Unveiling his party’s 2010 general election manifesto, David Cameron, the leader of the British Conservative Party last week put forward his idea of the ‘big society’. What Cameron branded as the modern Conservative approach deliberately distances itself from the Thatcherite mantra of individualism and emphasises the capacity of local communities to be empowered to manage key services such as schools, hospitals and police forces with only minimal state interference. The manifesto defines the ‘big society’ as ‘a society where the leading force for progress is social responsibility, not state control’. At the same time the state is supposed not to retreat into a completely passive role but instead acts as a catalyst for the encouragement of individual responsibility for communal affairs. Cameron’s Conservatives want to achieve this by providing state support for voluntary groups and charities. The idea is that this would enable the latter to take over an increasing number of services that are currently run by the state.
This supposedly new ideology borrows heavily from the ‘compassionate Conservatism’ that was promoted by George W. Bush in the United States during his narrowly successful presidential campaign in 2000. During the campaign Bush tried to appeal to the widespread resentment amongst the American public against federal government bureaucracy in Washington. He portrayed himself as an advocate of self-governance and a defender of individual freedom against government interference. Similar to the current political agenda of Cameron’s Conservatives, Bush connected this with a promise to cut taxes and to reduce what he branded as government waste and bureaucracy. The role of the state was supposed to be reduced to the role of an activator of individual responsibility to enable people to help themselves and to end what was supposed to be dependence on the state. An essential part of this ideology is that essential public services like healthcare and education are best placed in the hands of private and voluntary organisations.
Centre-right parties across Europe have started to adopt this approach and are trying to sell it as something distinctively different from the laisser-faire individualism of the 1980s. From Silvio Berlusconi in Italy, Nicholas Sarkozy in France to Angela Merkel and her new unashamedly neoliberal foreign minister Westerwelle, centre-right governments are adopting an agenda which is deeply sceptical of an active role for the state in contemporary society. Rather than to call for radical reform of state structures they are now arguing for a new individualism which essentially results in the transfer of responsibility from the state to the individual. Some in the UK have called this the ‘DIY revolution’ (The Guardian, 15 April).
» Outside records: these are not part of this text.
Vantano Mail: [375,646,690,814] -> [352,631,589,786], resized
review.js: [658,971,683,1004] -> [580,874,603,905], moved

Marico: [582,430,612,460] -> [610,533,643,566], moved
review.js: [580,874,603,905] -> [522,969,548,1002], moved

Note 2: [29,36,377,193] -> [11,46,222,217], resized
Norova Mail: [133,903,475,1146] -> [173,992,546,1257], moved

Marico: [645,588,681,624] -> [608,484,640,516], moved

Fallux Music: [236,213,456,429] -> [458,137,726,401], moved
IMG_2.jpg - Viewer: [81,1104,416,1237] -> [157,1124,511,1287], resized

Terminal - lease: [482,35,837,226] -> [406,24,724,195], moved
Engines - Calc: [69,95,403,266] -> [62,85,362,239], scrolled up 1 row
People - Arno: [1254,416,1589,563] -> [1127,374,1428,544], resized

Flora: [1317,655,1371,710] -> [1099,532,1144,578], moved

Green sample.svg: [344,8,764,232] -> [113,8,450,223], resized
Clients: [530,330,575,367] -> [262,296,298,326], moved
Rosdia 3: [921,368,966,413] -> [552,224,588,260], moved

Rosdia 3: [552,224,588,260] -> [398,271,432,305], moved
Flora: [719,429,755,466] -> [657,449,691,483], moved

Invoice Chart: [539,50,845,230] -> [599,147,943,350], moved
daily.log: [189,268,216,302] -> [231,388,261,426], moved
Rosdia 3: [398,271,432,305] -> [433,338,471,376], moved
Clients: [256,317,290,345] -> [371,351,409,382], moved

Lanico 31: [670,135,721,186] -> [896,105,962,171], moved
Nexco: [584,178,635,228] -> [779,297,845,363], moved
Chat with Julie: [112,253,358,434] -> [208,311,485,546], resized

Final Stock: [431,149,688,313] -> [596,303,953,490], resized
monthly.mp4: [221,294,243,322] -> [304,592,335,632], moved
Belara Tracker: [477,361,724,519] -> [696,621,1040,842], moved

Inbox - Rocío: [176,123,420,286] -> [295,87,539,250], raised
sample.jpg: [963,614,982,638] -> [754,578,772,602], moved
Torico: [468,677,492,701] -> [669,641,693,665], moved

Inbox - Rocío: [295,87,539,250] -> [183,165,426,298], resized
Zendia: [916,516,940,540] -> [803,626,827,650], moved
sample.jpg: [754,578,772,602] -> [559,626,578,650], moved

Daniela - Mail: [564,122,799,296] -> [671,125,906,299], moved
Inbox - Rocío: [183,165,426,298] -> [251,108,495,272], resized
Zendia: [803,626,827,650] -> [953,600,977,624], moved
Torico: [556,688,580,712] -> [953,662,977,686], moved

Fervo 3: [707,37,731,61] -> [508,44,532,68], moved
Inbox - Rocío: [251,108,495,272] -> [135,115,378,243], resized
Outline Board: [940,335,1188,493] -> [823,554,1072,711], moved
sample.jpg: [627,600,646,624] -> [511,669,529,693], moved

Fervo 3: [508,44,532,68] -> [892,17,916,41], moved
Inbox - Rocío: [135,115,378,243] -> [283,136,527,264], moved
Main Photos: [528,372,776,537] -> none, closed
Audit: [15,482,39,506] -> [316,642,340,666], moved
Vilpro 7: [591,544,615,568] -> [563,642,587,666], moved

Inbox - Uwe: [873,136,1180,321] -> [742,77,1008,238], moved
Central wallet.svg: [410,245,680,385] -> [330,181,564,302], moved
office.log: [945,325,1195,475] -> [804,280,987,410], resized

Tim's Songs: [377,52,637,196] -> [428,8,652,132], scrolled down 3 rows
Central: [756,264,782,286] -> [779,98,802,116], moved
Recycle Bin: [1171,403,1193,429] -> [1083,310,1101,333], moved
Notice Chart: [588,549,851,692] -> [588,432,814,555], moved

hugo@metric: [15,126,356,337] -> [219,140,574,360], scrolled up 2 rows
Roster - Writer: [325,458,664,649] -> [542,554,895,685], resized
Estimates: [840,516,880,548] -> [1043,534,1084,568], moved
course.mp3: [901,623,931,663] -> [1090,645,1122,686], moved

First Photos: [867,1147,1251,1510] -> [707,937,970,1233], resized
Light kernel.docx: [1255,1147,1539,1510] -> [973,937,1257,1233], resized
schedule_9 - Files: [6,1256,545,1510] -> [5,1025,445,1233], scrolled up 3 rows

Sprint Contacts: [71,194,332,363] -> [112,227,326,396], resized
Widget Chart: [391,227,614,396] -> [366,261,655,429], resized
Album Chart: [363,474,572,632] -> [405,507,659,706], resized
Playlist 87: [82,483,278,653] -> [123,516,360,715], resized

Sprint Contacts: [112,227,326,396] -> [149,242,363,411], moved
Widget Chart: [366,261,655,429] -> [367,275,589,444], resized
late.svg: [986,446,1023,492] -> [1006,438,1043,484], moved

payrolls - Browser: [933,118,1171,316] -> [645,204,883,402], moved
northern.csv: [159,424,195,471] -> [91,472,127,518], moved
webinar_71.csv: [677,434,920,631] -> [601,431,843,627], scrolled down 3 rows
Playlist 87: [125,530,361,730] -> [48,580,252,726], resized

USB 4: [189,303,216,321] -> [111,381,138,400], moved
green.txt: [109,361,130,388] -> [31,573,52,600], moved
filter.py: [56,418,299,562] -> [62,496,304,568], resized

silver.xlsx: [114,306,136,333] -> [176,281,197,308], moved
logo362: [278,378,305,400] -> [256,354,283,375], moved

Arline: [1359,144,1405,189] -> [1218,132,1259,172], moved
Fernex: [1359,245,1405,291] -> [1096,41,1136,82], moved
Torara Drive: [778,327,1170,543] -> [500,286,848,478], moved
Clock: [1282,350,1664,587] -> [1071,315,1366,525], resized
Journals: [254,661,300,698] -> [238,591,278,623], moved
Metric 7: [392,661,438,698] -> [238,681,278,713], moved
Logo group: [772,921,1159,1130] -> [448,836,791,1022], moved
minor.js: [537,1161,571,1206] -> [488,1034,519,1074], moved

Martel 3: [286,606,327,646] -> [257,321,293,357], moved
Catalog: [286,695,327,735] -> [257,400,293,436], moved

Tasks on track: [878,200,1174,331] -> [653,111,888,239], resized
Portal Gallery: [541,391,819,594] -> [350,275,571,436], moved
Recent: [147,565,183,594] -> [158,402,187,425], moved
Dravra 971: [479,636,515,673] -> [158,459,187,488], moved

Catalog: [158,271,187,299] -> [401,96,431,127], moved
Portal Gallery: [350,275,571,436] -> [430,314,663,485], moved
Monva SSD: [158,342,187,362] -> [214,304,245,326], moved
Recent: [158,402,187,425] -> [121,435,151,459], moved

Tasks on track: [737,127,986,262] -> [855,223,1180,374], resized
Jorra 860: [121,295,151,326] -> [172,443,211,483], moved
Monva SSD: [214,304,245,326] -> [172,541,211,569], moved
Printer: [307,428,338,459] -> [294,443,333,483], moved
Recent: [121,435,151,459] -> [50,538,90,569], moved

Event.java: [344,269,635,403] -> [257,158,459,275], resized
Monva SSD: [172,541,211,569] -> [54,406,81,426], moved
This new brand of centre-right policies poses a fundamental challenge to progressives. Since the late 1990s many centre-left governments have followed the middle-of-the-road policy of the ‘Third Way’. It maintained high levels of public spending and active state involvement in the economy and society but at the same time displayed an underlying scepticism of the efficiency of the public sector. The result was the adoption of new public management strategies in the public sector, with steadily increasing levels of means-testing, performance monitoring and a focus on target-driven results. This has helped centre-right parties in gaining electoral support for a new individualistic agenda, which is fundamentally orientated towards returning to the Thatcherite mantra of ‘rolling back the state’.
It also explains why voters across Europe are rejecting the call for greater state-driven regulation in the wake of the global economic crisis and are instead increasingly turning towards centre-right parties who promise to combine individual freedom with social inclusion by promoting greater self-responsibility. Progressives should respond to this challenge by re-emphasising the role of the state as the safeguard against irresponsible and profit-orientated market forces (like in the case of the financial industries). The progressive cause should also highlight that the state creates social cohesion on the basis of fair rules for the economic and social interaction of its citizens and support for the weaker sections of society. This demands that public services are well-funded, orientated towards the individual, flexible rather than monolithic, bureaucratic and target-driven. An electorally attractive progressive agenda for the 21st century has to rebuild trust in the state as the sum of all parts of a society and to expose the ‘compassionate Conservatism’ for what it really is: the abandonment of the principle of solidarity and the retreat into the private sphere. The ‘Big Society’ will inevitably lead to greater individualism and to the withdrawal of state support in crucial areas such as education and training, law and order and healthcare.